◆ What you need to do:
When you reach the line that contains "9: (49, 109, 0.87)" in the data below, start reproducing lines exactly, and stop after the line that contains "22: (276, 187, 1.12)".
>>
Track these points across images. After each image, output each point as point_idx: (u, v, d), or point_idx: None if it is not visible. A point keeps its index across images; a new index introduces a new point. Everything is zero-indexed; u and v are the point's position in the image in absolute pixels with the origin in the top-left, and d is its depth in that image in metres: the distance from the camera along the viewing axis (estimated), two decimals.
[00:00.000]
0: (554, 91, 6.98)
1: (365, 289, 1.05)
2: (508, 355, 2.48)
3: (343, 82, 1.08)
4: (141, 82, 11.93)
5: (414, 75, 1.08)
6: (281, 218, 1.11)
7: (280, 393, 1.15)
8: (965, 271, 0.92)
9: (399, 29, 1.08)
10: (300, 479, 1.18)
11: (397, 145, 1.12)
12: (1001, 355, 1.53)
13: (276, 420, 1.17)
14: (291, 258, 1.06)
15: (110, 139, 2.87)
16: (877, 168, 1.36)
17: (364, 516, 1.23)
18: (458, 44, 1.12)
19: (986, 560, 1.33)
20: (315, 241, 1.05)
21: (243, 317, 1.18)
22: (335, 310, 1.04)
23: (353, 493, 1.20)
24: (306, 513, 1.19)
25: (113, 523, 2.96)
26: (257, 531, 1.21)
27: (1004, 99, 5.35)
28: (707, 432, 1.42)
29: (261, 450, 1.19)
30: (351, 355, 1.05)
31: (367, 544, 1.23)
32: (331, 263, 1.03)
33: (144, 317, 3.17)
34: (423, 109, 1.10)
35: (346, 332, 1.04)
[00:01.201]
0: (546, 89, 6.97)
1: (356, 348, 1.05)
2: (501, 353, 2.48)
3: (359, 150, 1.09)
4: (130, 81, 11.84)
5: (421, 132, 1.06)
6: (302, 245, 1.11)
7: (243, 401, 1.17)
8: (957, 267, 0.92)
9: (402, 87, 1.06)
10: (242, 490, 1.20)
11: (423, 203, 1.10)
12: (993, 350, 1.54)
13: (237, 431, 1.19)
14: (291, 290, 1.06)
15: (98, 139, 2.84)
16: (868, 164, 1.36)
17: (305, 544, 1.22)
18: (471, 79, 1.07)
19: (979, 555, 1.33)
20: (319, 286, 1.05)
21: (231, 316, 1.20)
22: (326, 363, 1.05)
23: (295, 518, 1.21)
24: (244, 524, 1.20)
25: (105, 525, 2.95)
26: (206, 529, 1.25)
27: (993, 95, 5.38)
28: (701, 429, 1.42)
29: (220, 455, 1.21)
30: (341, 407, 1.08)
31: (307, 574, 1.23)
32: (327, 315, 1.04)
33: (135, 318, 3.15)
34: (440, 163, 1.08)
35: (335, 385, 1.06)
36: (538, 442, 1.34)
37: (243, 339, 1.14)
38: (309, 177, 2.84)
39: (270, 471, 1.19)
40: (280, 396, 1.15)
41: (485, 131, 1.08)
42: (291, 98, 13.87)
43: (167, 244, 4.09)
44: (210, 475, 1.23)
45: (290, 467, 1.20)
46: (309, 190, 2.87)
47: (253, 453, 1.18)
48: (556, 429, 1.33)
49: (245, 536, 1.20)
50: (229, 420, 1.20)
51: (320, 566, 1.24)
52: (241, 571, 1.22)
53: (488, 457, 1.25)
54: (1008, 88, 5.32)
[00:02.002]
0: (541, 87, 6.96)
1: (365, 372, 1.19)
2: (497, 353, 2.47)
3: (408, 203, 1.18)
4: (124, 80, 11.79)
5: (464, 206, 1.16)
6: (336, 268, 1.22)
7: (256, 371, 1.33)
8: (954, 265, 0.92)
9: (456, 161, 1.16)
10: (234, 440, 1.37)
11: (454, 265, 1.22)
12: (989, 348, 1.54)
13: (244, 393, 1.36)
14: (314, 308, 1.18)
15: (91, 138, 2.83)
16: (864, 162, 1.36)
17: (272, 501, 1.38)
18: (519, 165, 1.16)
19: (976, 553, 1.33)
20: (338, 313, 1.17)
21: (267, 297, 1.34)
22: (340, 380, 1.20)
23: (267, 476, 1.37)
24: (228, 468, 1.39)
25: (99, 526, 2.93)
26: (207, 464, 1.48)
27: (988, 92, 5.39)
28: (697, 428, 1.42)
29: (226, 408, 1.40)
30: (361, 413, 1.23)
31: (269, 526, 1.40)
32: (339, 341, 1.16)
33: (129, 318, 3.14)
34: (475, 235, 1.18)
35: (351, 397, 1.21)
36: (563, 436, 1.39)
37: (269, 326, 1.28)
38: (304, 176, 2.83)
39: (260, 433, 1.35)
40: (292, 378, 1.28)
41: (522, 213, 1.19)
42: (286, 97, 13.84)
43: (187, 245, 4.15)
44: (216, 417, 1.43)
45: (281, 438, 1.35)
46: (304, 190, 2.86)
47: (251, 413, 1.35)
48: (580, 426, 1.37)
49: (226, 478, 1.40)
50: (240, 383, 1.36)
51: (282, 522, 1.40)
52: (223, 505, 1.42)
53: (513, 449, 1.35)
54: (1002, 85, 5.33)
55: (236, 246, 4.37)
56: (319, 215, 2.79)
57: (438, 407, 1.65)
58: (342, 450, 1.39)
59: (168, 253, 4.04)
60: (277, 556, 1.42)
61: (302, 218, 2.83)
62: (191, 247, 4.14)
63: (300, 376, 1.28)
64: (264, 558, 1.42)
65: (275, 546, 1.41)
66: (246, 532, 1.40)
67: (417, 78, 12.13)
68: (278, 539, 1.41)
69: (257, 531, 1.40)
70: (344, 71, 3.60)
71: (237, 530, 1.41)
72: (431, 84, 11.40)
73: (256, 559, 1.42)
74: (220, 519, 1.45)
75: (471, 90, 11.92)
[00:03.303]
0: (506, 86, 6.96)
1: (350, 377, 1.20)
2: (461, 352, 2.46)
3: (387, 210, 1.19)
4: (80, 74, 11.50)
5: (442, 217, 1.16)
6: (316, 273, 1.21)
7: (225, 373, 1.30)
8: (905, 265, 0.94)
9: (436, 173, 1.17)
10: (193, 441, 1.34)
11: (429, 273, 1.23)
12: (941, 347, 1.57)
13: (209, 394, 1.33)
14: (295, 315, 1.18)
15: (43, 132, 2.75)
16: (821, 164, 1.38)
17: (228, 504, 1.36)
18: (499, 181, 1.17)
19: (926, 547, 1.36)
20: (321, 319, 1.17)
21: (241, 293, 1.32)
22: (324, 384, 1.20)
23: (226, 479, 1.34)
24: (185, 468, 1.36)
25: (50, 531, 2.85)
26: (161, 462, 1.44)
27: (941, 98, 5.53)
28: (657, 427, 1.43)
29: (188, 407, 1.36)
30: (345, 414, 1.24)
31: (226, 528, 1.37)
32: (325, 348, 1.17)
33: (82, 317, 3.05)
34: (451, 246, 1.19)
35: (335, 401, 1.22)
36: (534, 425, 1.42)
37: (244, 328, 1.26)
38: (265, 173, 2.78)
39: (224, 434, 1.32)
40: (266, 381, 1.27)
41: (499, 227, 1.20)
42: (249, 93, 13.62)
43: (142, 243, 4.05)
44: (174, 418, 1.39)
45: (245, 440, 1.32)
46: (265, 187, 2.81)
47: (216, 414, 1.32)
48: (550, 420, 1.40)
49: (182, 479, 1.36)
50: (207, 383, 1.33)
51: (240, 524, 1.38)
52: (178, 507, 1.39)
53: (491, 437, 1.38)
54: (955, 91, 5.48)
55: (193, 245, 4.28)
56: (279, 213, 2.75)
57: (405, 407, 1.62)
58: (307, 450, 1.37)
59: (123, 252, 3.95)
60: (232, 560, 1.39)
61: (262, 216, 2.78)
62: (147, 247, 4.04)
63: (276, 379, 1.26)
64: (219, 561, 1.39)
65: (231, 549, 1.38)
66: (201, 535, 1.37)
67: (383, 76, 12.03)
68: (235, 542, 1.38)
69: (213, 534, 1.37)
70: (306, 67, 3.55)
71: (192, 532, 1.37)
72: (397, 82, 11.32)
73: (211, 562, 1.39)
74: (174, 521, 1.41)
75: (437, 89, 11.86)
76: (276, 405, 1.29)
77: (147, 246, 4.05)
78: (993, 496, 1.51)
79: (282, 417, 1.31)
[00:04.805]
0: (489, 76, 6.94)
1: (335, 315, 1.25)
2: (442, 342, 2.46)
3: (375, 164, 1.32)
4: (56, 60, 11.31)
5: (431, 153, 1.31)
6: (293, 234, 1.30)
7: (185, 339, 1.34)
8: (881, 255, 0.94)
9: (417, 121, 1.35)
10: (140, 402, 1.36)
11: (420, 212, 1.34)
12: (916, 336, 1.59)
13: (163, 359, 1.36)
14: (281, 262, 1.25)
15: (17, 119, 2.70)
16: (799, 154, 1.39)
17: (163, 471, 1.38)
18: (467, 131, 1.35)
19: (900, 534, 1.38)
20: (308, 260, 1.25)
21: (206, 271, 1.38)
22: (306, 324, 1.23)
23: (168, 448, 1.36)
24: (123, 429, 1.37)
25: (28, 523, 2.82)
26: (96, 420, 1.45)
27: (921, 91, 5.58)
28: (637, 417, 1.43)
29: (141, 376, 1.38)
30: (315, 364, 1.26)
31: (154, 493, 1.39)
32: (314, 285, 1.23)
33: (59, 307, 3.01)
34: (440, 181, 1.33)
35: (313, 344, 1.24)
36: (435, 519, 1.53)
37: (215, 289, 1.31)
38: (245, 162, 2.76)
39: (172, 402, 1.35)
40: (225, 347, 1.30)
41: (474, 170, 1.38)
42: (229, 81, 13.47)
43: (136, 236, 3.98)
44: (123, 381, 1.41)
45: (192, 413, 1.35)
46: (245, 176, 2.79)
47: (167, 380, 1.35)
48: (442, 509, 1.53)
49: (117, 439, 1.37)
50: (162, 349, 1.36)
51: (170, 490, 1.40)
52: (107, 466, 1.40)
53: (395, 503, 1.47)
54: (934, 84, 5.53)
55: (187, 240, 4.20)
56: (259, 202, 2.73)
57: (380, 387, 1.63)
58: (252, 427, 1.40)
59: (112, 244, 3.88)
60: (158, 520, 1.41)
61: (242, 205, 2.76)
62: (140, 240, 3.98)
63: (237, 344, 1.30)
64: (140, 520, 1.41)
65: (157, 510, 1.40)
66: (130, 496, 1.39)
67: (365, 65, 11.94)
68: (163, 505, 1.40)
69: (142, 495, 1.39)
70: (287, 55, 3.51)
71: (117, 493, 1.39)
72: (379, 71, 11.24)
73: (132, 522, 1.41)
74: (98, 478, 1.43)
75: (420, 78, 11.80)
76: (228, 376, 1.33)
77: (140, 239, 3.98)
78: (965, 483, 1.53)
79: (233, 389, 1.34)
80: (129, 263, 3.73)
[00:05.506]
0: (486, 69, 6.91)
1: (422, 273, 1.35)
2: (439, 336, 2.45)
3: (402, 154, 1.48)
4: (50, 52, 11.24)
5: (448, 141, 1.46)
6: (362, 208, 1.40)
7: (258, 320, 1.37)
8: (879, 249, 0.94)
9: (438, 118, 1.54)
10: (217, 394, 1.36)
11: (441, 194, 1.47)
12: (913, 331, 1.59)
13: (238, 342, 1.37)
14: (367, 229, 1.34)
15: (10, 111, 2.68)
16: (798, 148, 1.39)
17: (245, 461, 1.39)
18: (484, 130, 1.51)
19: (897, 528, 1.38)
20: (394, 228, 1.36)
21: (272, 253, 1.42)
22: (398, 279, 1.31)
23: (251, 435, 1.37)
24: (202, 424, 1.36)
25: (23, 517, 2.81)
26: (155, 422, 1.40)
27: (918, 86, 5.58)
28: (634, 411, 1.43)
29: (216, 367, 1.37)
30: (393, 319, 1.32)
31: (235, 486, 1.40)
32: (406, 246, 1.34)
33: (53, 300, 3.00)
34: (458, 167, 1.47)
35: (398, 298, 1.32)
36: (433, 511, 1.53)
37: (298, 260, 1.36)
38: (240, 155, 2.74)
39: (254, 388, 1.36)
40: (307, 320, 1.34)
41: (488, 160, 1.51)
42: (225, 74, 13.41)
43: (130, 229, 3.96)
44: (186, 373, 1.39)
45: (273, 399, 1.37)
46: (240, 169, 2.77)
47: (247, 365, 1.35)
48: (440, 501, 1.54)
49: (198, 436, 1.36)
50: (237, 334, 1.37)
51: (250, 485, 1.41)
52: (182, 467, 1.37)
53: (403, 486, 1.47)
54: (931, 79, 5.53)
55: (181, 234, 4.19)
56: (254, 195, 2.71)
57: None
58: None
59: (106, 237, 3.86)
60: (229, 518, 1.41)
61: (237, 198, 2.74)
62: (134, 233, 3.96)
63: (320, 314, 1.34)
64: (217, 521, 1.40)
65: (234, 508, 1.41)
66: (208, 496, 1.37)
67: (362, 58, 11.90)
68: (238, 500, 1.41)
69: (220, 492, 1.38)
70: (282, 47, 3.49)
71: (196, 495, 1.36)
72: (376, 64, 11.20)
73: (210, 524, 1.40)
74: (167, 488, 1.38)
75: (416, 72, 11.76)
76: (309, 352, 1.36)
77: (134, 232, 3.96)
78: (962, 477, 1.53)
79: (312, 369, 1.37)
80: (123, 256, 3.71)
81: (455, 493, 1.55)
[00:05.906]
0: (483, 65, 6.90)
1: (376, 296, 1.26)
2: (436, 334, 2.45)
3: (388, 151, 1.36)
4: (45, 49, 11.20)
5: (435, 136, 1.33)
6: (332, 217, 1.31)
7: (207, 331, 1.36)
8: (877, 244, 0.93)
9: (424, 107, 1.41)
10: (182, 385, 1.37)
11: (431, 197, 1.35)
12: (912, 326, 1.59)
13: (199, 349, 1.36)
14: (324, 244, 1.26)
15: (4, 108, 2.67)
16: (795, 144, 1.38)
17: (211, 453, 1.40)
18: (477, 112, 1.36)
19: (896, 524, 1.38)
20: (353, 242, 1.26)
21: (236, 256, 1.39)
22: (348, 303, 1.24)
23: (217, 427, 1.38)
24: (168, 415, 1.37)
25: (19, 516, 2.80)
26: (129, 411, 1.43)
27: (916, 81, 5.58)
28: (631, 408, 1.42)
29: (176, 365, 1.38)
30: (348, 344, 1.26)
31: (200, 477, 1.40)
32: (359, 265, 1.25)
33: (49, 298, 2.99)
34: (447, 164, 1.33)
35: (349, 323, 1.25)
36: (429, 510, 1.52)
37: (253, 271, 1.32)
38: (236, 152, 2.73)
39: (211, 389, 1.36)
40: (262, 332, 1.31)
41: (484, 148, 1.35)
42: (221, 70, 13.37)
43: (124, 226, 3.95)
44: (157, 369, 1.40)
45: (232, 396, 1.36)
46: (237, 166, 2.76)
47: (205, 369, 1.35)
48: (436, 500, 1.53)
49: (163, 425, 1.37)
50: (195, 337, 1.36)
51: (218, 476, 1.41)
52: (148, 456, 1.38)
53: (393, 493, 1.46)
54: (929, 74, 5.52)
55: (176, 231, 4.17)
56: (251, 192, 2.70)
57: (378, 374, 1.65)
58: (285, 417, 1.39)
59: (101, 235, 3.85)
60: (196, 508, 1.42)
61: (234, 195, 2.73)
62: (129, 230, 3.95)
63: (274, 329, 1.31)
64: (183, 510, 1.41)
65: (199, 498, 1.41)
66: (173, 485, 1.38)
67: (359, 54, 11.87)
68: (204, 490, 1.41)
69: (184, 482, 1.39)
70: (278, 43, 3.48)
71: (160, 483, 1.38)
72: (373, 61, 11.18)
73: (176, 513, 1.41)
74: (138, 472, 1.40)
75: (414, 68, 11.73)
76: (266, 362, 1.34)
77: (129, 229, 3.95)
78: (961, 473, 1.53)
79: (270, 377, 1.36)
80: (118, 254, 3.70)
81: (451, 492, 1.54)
<<
>>
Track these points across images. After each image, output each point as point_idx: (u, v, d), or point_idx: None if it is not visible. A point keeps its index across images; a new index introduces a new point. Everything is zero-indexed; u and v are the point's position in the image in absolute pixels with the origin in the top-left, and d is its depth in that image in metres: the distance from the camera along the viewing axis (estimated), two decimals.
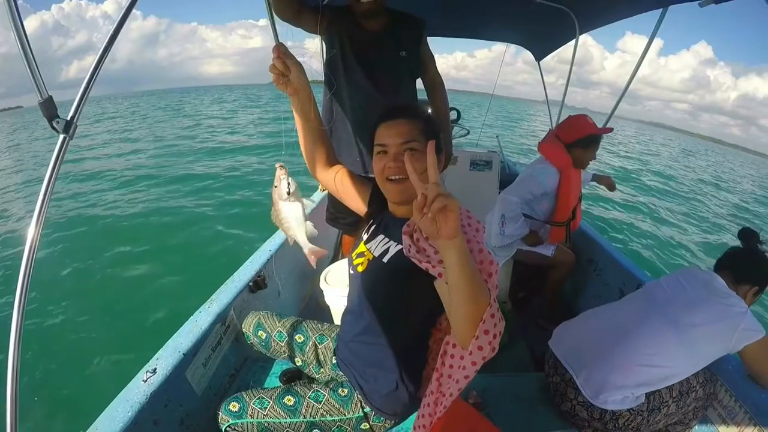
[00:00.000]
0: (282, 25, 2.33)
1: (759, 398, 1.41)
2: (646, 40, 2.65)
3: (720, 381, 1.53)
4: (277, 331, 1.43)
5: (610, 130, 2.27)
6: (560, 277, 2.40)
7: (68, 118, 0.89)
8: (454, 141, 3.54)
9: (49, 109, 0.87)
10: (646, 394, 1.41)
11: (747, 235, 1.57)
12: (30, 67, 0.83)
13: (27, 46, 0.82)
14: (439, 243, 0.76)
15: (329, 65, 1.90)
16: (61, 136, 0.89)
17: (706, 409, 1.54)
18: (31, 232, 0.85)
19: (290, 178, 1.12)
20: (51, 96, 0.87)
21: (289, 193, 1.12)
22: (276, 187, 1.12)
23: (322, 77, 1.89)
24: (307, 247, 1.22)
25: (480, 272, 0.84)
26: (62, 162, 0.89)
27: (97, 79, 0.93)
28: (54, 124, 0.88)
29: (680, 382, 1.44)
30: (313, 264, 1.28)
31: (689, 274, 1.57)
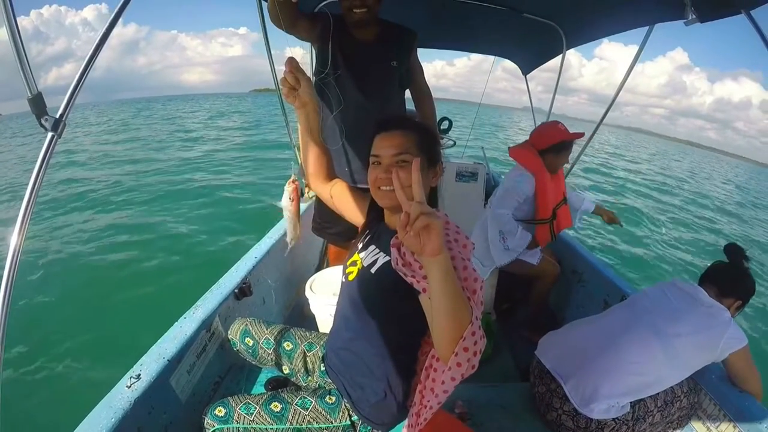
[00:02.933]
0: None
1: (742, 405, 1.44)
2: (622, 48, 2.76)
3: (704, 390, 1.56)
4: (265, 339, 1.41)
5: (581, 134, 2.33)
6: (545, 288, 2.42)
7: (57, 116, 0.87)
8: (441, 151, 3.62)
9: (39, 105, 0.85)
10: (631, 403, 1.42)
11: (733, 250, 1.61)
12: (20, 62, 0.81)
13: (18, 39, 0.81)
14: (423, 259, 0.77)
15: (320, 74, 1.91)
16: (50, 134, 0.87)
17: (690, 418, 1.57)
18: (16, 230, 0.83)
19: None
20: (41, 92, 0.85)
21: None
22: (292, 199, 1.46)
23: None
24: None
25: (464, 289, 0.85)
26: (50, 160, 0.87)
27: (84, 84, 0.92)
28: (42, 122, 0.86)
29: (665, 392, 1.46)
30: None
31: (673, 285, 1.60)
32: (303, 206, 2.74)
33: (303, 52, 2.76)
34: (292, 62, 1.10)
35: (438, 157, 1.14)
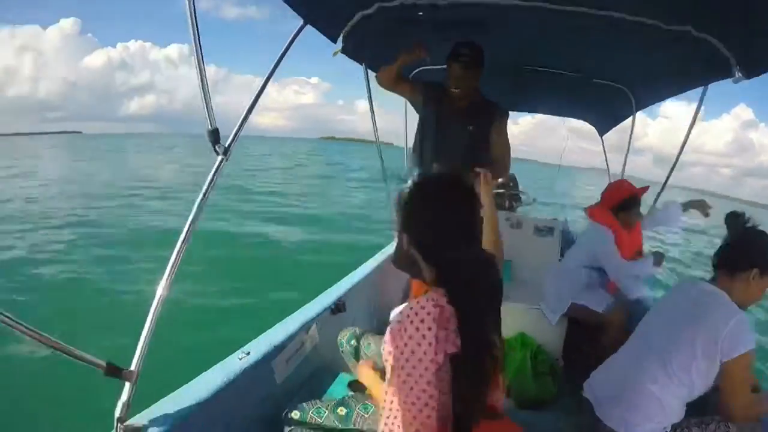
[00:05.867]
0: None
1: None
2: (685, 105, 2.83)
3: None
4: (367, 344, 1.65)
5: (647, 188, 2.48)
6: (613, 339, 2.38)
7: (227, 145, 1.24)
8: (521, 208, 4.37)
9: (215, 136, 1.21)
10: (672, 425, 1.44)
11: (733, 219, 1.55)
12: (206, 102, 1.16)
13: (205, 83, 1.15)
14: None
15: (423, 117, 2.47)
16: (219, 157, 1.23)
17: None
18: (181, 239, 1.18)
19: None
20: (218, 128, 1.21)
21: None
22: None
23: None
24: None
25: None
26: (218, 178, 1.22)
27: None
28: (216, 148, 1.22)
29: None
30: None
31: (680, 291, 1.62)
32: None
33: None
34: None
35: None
<<
◆ The completed task:
9: (49, 109, 0.87)
10: (646, 394, 1.41)
11: (747, 235, 1.57)
12: (30, 67, 0.83)
13: (27, 46, 0.82)
14: (439, 243, 0.76)
15: (329, 65, 1.90)
16: (61, 136, 0.89)
17: (706, 409, 1.54)
18: (31, 232, 0.85)
19: (290, 178, 1.12)
20: (51, 96, 0.87)
21: (289, 193, 1.12)
22: (276, 187, 1.12)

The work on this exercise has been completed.